MSTP in PhD Training
Current advisor: Deborah J. Lenschow, MD, PhD
Undergraduate university: Dartmouth College, 2018
Enrollment year: 2019
ISG15 as a Regulator of Cell Death
The innate immune system responds to a variety of pathogenic and sterile insults through the activation of inflammatory pathways and recruitment of immune cells to clear pathogens and repair tissue. Innate immune signaling is extensively connected to programmed cell death (PCD) pathways, including apoptosis, necroptosis, and pyroptosis. Apoptosis is a “silent” cell death, mediated by caspase-dependent cleavage of executioner caspases. Necroptosis and pyroptosis are forms of “inflammatory” cell death, due to the release of damage-associated molecular patterns (DAMPs) and pro-inflammatory cytokine production upon their induction. Necroptosis is driven by RIPK1/RIPK3-dependent activation of the executioner mixed lineage kinase domain-like (MLKL) protein. Pyroptosis is driven by activation of caspase-1 which cleaves the executioner gasdermin D (GSDMD). These forms of PCD are very important for maintaining homeostasis, pathogen defense, cancer, and a variety of other pathologies.

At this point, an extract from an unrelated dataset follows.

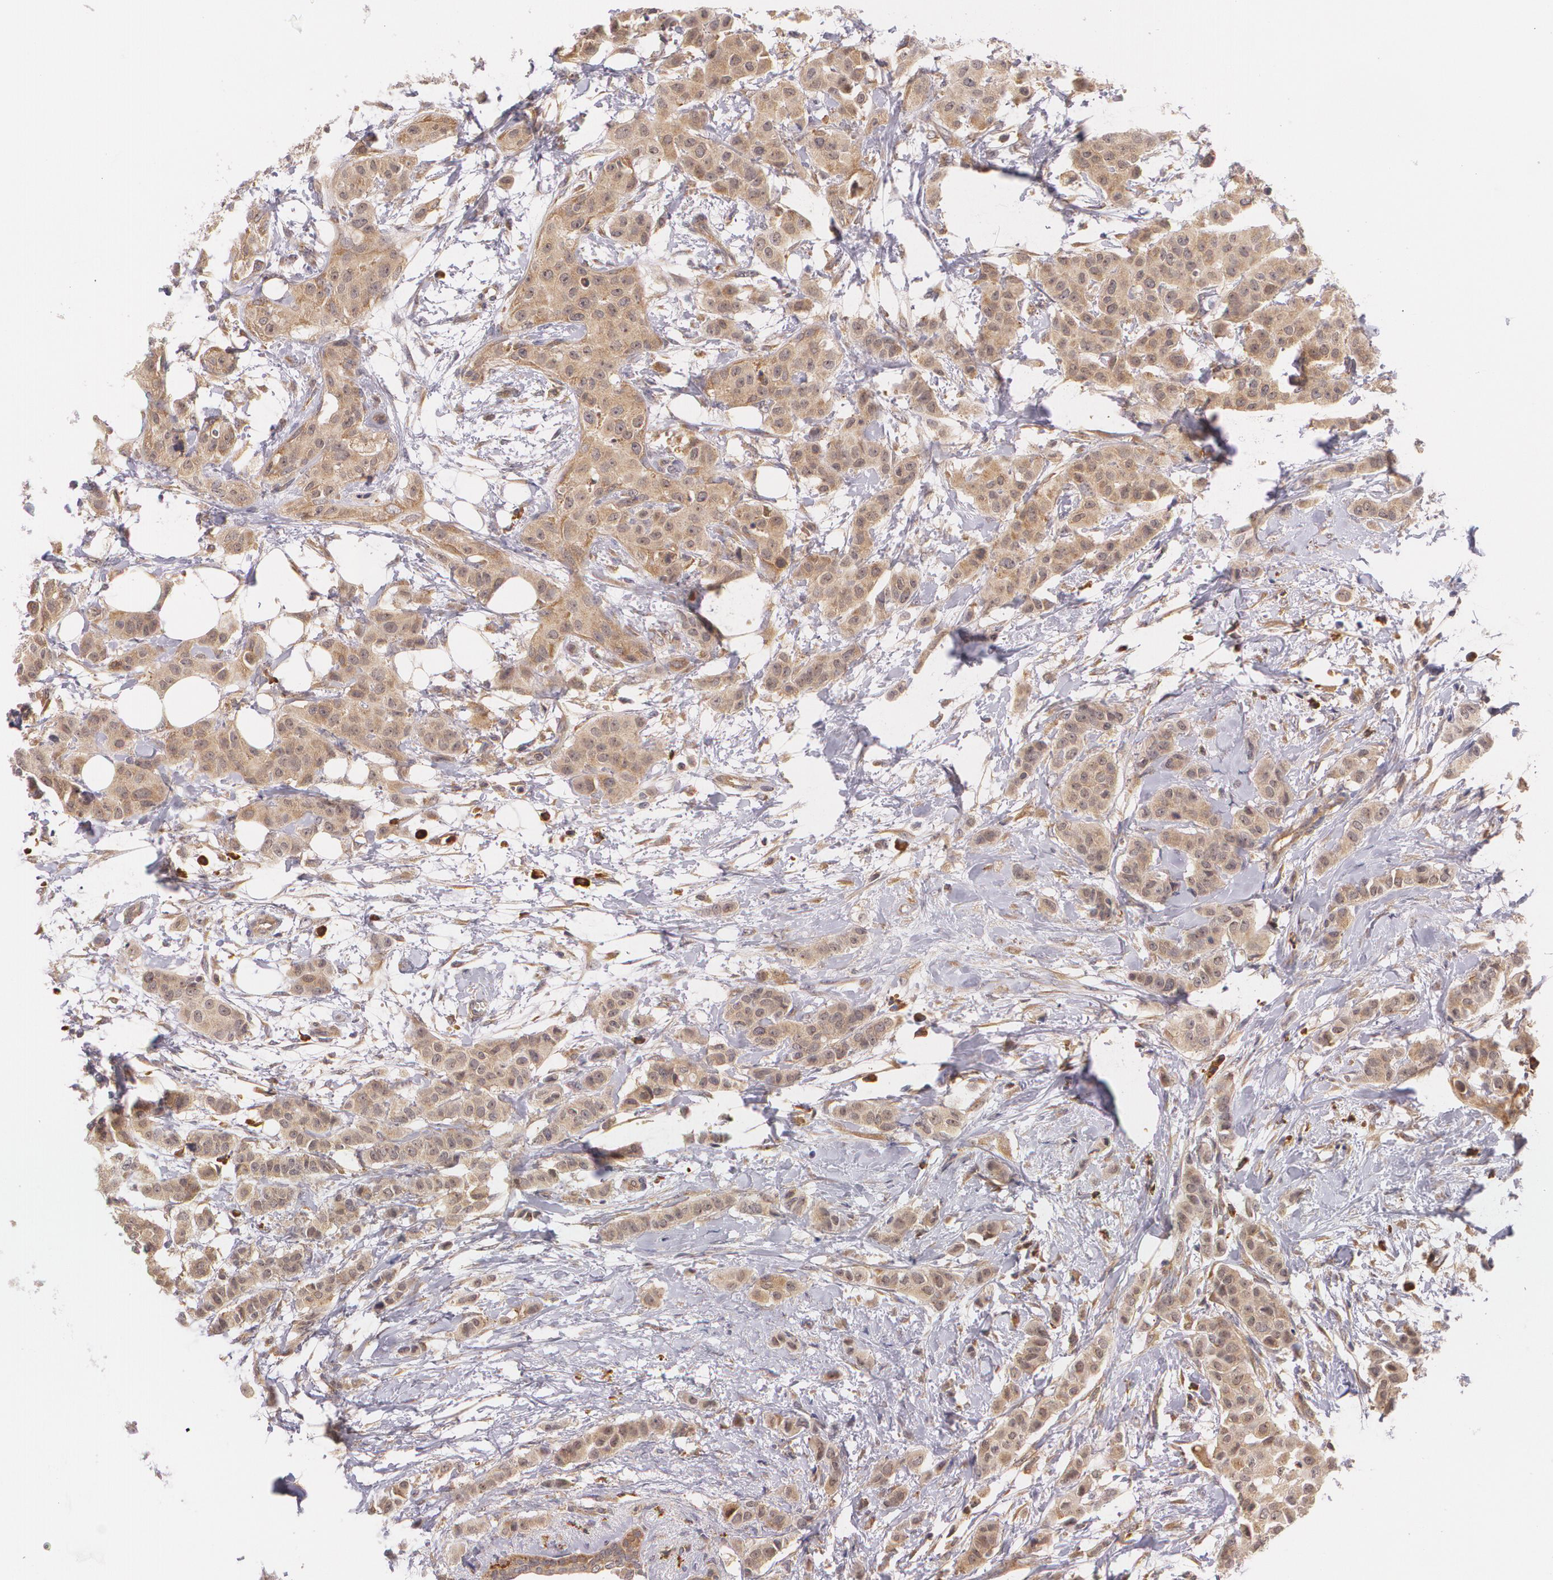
{"staining": {"intensity": "moderate", "quantity": ">75%", "location": "cytoplasmic/membranous"}, "tissue": "breast cancer", "cell_type": "Tumor cells", "image_type": "cancer", "snomed": [{"axis": "morphology", "description": "Duct carcinoma"}, {"axis": "topography", "description": "Breast"}], "caption": "Tumor cells show moderate cytoplasmic/membranous expression in about >75% of cells in intraductal carcinoma (breast).", "gene": "CCL17", "patient": {"sex": "female", "age": 40}}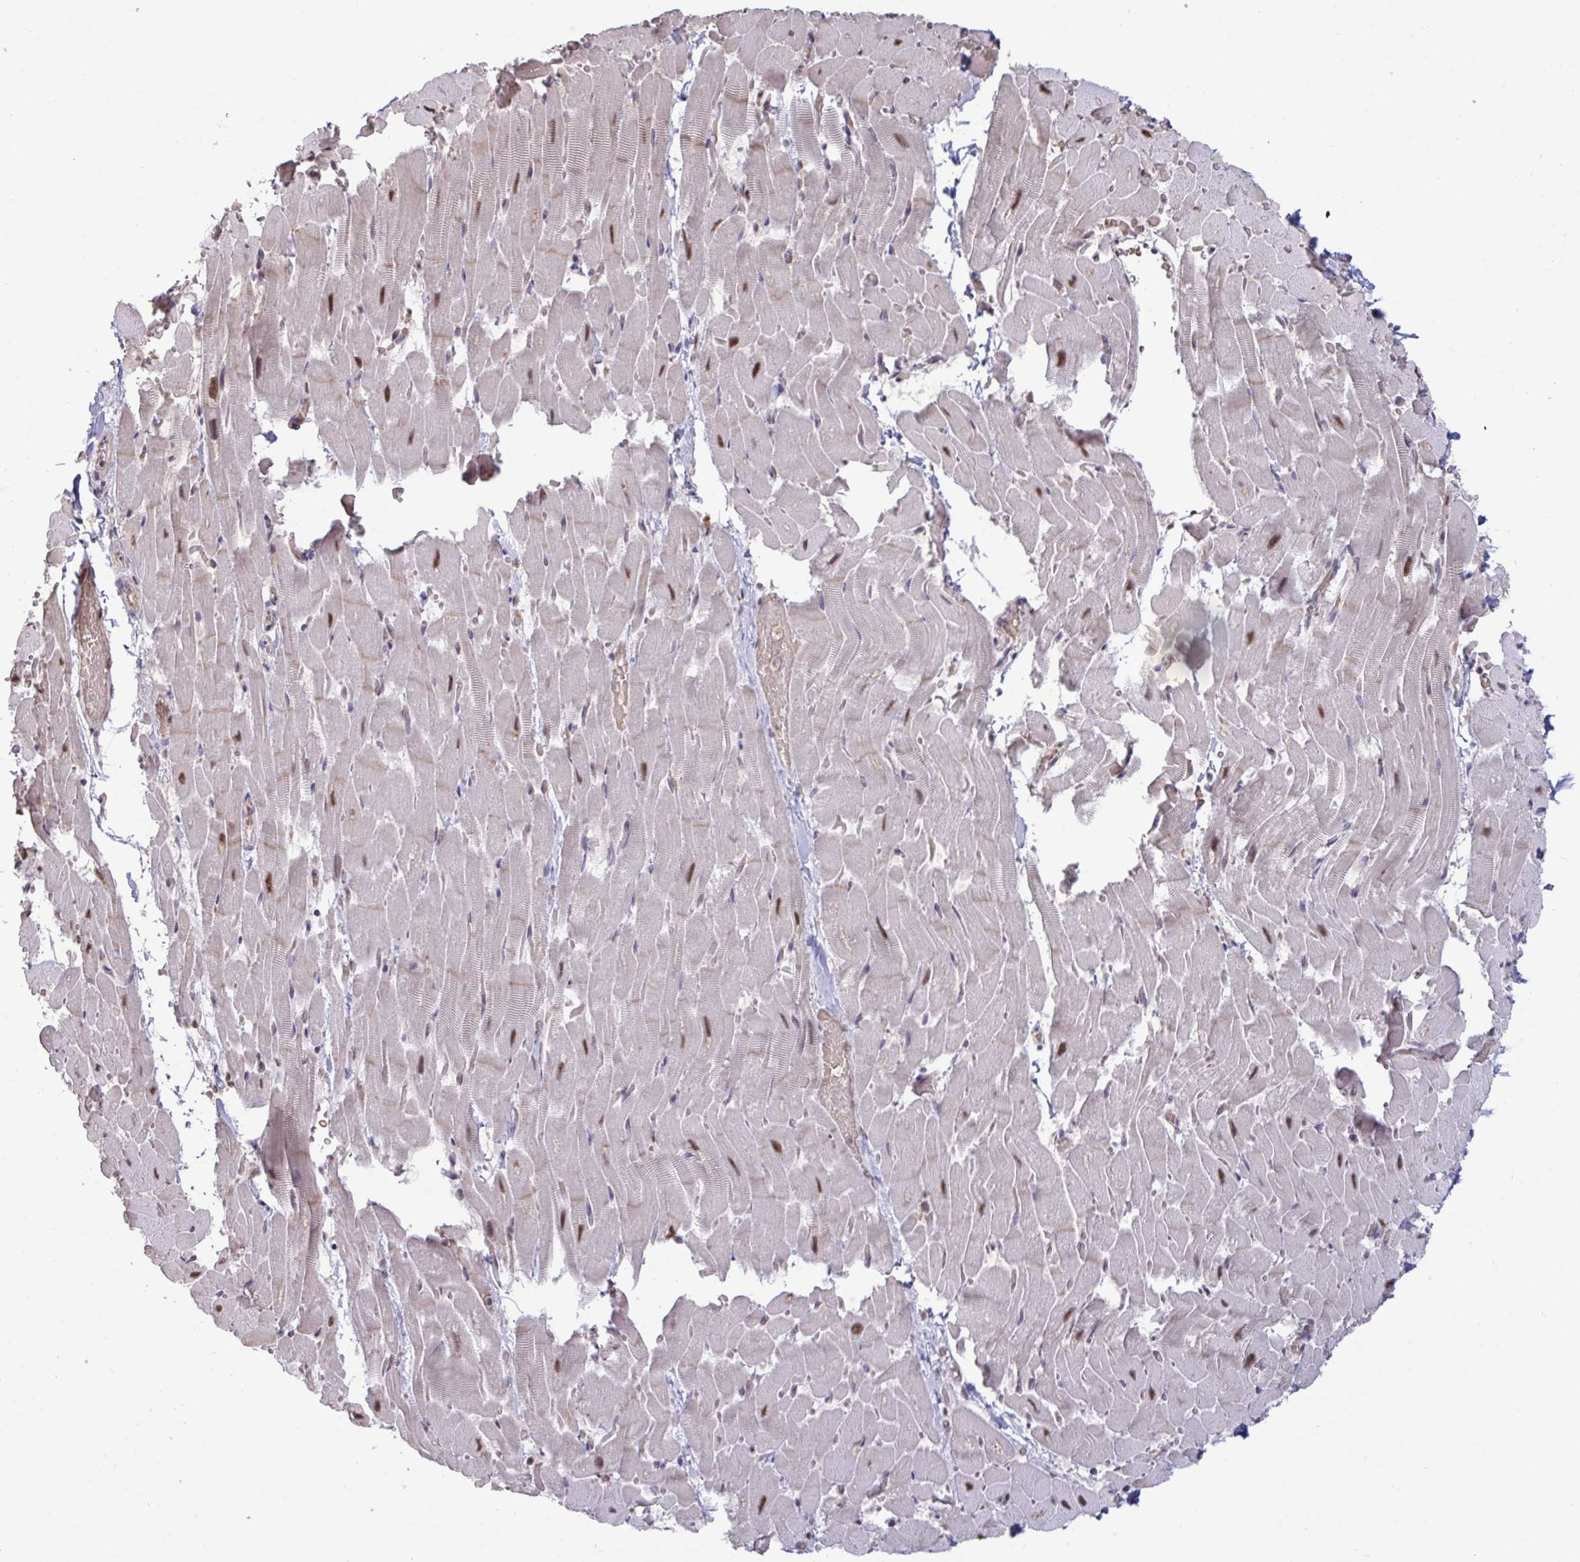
{"staining": {"intensity": "moderate", "quantity": "25%-75%", "location": "nuclear"}, "tissue": "heart muscle", "cell_type": "Cardiomyocytes", "image_type": "normal", "snomed": [{"axis": "morphology", "description": "Normal tissue, NOS"}, {"axis": "topography", "description": "Heart"}], "caption": "A medium amount of moderate nuclear staining is present in about 25%-75% of cardiomyocytes in unremarkable heart muscle. (IHC, brightfield microscopy, high magnification).", "gene": "PUF60", "patient": {"sex": "male", "age": 37}}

Our lab has shown that interferon-stimulated gene 15 (ISG15) acts as a negative regulator of necroptosis during murine chikungunya virus infection. ISG15 is an ubiquitin-like interferon-stimulated gene that functions as an antiviral protein and has roles in regulating the host damage and repair response. My research explores the role of ISG15 as regulator of cell death due to both pathogenic and sterile insults. I am focused on elucidating how ISG15 regulates necroptosis and other cell death pathways.